EXTRACTED RECORDS below:

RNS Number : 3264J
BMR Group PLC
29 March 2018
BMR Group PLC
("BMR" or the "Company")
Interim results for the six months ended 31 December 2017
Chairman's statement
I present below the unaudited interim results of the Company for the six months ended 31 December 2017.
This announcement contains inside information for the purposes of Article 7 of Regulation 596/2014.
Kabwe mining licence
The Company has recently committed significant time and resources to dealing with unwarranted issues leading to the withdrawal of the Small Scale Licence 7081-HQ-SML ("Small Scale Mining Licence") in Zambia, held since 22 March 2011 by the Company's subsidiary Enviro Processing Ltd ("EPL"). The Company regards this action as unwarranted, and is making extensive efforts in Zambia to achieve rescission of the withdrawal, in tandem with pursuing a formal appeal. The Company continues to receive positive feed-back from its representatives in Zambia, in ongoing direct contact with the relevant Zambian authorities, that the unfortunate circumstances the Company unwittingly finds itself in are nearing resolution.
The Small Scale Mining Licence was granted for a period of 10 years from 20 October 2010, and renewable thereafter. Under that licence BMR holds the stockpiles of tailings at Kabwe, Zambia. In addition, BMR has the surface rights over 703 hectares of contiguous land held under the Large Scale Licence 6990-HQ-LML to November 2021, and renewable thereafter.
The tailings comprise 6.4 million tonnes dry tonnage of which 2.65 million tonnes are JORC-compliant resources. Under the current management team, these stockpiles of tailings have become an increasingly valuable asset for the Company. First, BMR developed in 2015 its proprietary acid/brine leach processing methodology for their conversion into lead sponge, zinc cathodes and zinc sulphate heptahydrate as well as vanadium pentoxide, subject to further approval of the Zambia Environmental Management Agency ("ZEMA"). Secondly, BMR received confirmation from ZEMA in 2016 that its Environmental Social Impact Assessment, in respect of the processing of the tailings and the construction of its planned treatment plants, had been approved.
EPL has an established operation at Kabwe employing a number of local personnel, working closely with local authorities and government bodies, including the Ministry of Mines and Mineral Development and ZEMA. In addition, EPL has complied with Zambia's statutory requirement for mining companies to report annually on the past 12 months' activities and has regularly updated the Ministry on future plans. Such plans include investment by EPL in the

End of EXTRACTED RECORDS.

**EXERCISE**
Copy out the records once more. Match them exactly.

**TASK SOLUTION**
RNS Number : 3264J
BMR Group PLC
29 March 2018
BMR Group PLC
("BMR" or the "Company")
Interim results for the six months ended 31 December 2017
Chairman's statement
I present below the unaudited interim results of the Company for the six months ended 31 December 2017.
This announcement contains inside information for the purposes of Article 7 of Regulation 596/2014.
Kabwe mining licence
The Company has recently committed significant time and resources to dealing with unwarranted issues leading to the withdrawal of the Small Scale Licence 7081-HQ-SML ("Small Scale Mining Licence") in Zambia, held since 22 March 2011 by the Company's subsidiary Enviro Processing Ltd ("EPL"). The Company regards this action as unwarranted, and is making extensive efforts in Zambia to achieve rescission of the withdrawal, in tandem with pursuing a formal appeal. The Company continues to receive positive feed-back from its representatives in Zambia, in ongoing direct contact with the relevant Zambian authorities, that the unfortunate circumstances the Company unwittingly finds itself in are nearing resolution.
The Small Scale Mining Licence was granted for a period of 10 years from 20 October 2010, and renewable thereafter. Under that licence BMR holds the stockpiles of tailings at Kabwe, Zambia. In addition, BMR has the surface rights over 703 hectares of contiguous land held under the Large Scale Licence 6990-HQ-LML to November 2021, and renewable thereafter.
The tailings comprise 6.4 million tonnes dry tonnage of which 2.65 million tonnes are JORC-compliant resources. Under the current management team, these stockpiles of tailings have become an increasingly valuable asset for the Company. First, BMR developed in 2015 its proprietary acid/brine leach processing methodology for their conversion into lead sponge, zinc cathodes and zinc sulphate heptahydrate as well as vanadium pentoxide, subject to further approval of the Zambia Environmental Management Agency ("ZEMA"). Secondly, BMR received confirmation from ZEMA in 2016 that its Environmental Social Impact Assessment, in respect of the processing of the tailings and the construction of its planned treatment plants, had been approved.
EPL has an established operation at Kabwe employing a number of local personnel, working closely with local authorities and government bodies, including the Ministry of Mines and Mineral Development and ZEMA. In addition, EPL has complied with Zambia's statutory requirement for mining companies to report annually on the past 12 months' activities and has regularly updated the Ministry on future plans. Such plans include investment by EPL in the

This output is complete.